Le mailsquatting peut être défini comme le fait, pour une personne de mauvaise foi, d'enregistrer illégitimement un nom de domaine identique (cybersquatting) ou similaire (typosquatting) à l’identifiant d’une personne physique ou morale et d’exploiter ses utilités de courrier électronique dans l’espoir que l’intuition des internautes ou les erreurs commises par eux lui permettront de recevoir et de consulter les courriers adressés au destinataire initial, voire d’échanger des correspondances en sa faisant passer pour lui.
Exemple
Le courriel contact@entreprise.com "piraté" par les courriels contact@entreprise.co.kr ou contact@enterprise.ru.
Le risque est d'autant plus grand que de nombreux bureaux d'enregistrement offrent la possibilité d'enregistrer un nombre illimité d'adresses électroniques sous le même nom de domaine.
Qualifications juridiques envisageables
Atteinte au secret des correspondances
L'article 226-15 du Code pénal permet de réprimer les atteintes au secret des correspondances. La définition légale de cette infraction est suffisamment large pour accueillir le mailsquatting. Il a été jugé, à plusieurs reprises, que cet article réprime "tous les agissements malveillants de nature à priver de leurs correspondances ceux qui en sont les destinataires véritables" (voir par exemple, Crim. 15 mai 1990 : Bull. crim. n° 196).

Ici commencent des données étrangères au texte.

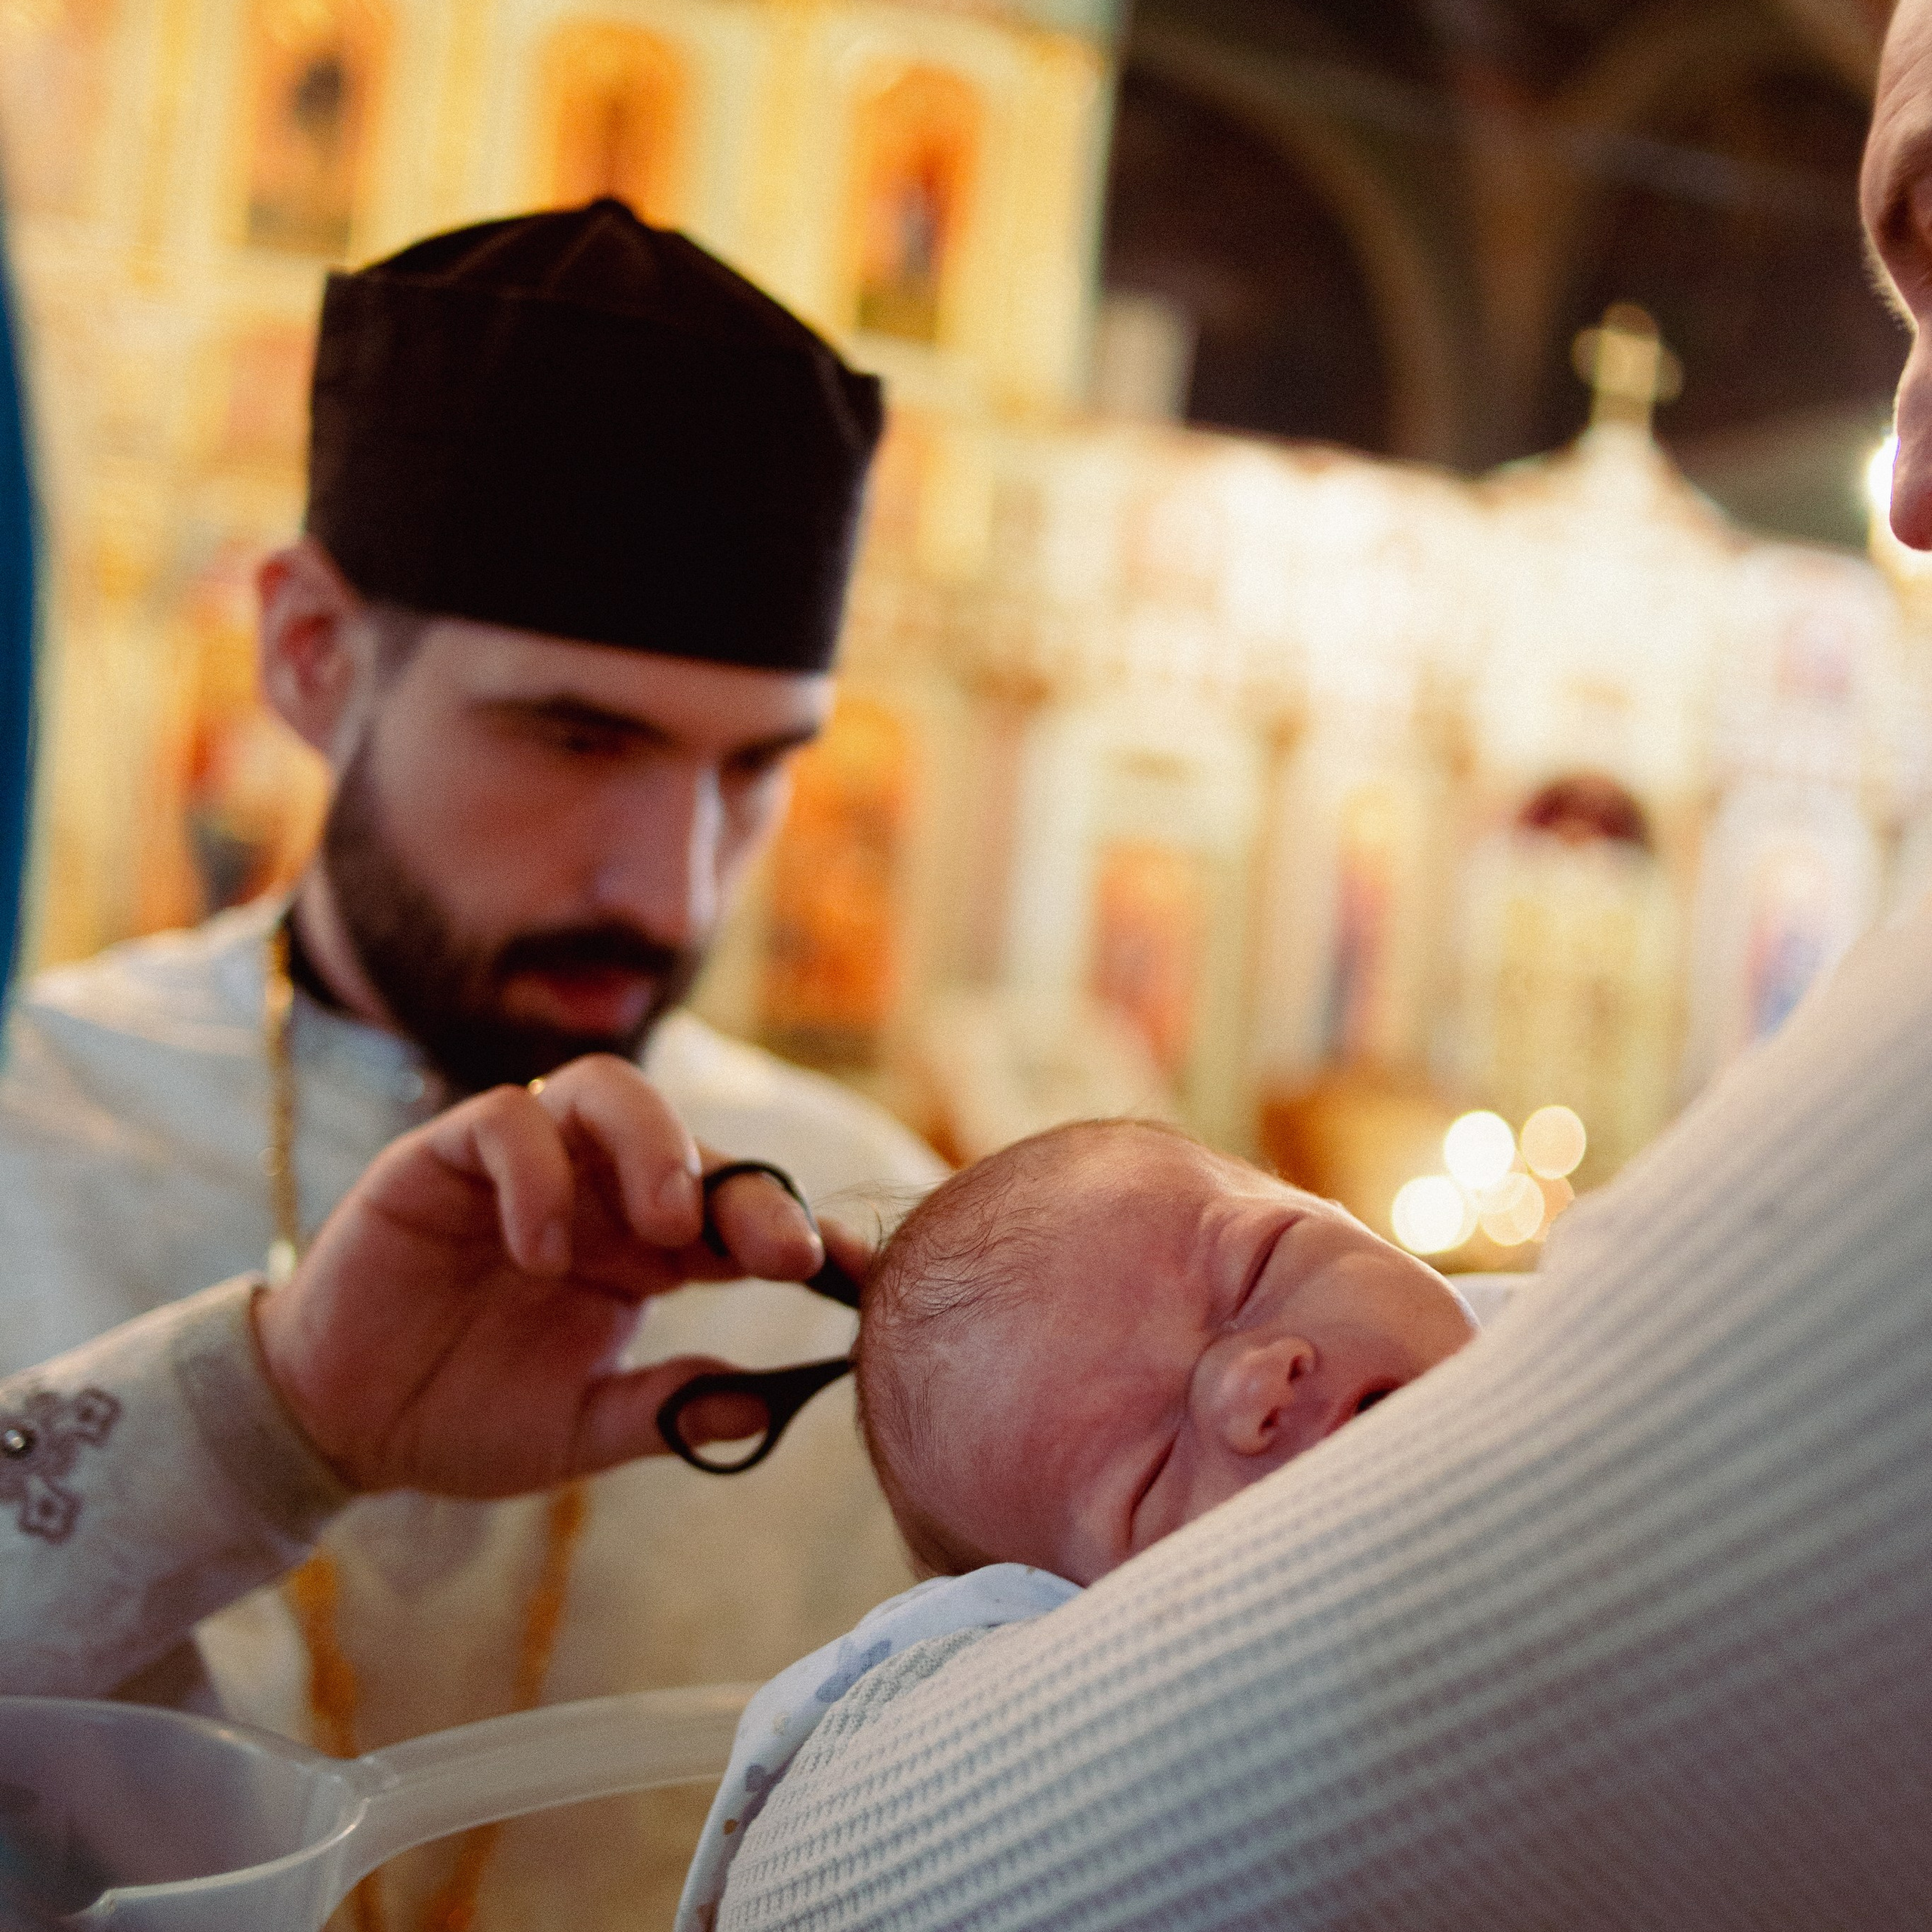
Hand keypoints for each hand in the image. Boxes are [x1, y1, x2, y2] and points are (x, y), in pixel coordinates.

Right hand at [253, 1055, 827, 1495]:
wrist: (339, 1426)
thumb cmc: (464, 1414)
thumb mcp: (580, 1428)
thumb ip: (666, 1411)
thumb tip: (767, 1406)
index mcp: (644, 1249)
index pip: (735, 1212)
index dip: (796, 1230)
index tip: (852, 1275)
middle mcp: (596, 1190)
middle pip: (690, 1140)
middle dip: (747, 1188)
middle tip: (780, 1255)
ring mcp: (521, 1164)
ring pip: (604, 1090)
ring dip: (653, 1146)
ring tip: (669, 1230)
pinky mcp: (441, 1157)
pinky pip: (504, 1124)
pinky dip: (537, 1175)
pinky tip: (545, 1252)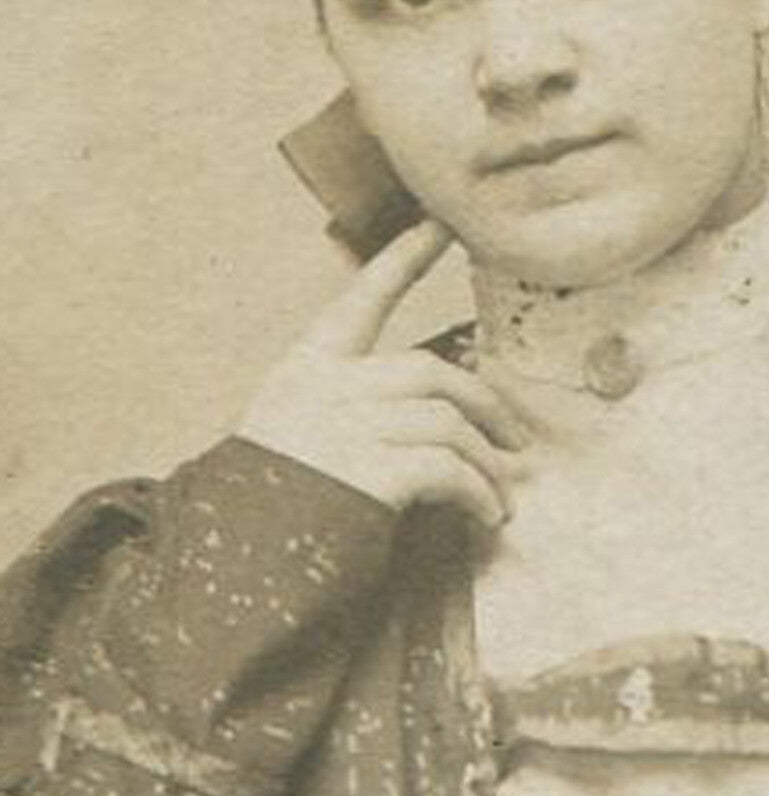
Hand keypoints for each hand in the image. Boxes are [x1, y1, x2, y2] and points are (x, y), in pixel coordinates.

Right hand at [239, 219, 527, 527]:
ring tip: (500, 496)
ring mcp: (345, 428)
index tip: (439, 225)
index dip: (404, 258)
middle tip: (515, 440)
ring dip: (486, 462)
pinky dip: (478, 493)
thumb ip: (348, 412)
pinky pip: (449, 470)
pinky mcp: (368, 473)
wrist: (226, 570)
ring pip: (447, 421)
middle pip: (430, 371)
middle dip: (484, 404)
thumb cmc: (266, 511)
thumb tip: (433, 418)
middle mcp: (325, 389)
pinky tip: (487, 516)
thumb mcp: (292, 440)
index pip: (362, 297)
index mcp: (305, 371)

La collecte de données nominatives
Article 226-18 du Code pénal.
L’espionnage économique
"L’espionnage économique privé est le fait, pour une personne physique ou morale, de rechercher dans un but économique, pour soi ou pour autrui, de manière illégitime - c’est-à-dire le plus souvent à l’insu et contre le gré de son détenteur – des informations techniques ou de toute autre nature lorsque ces informations présentent une valeur, même potentielle, dont la divulgation serait de nature à nuire aux intérêts essentiels de ce dernier" (J. Dupré, Espionnage économique et droit : l’inutile création d’un bien informationnel, Lex Electronica, Juin 2001).
L'espionnage économique n'a pas reçu d'existence légale mais cette pratique, pouvant intégrer le mailsquatting, devrait trouver ses sanctions juridiques au moins dans la concurrence déloyale.
L’abus de confiance et l’escroquerie
Le mailsquatting peut être la porte ouverte à de nombreuses autres infractions au premier desquelles il faut placer l'abus de confiance (article 314-1 du Code pénal) et l'escroquerie (article 313-1 du Code pénal) sans compter d’autres hypothèses d’atteinte cyberconsommateur.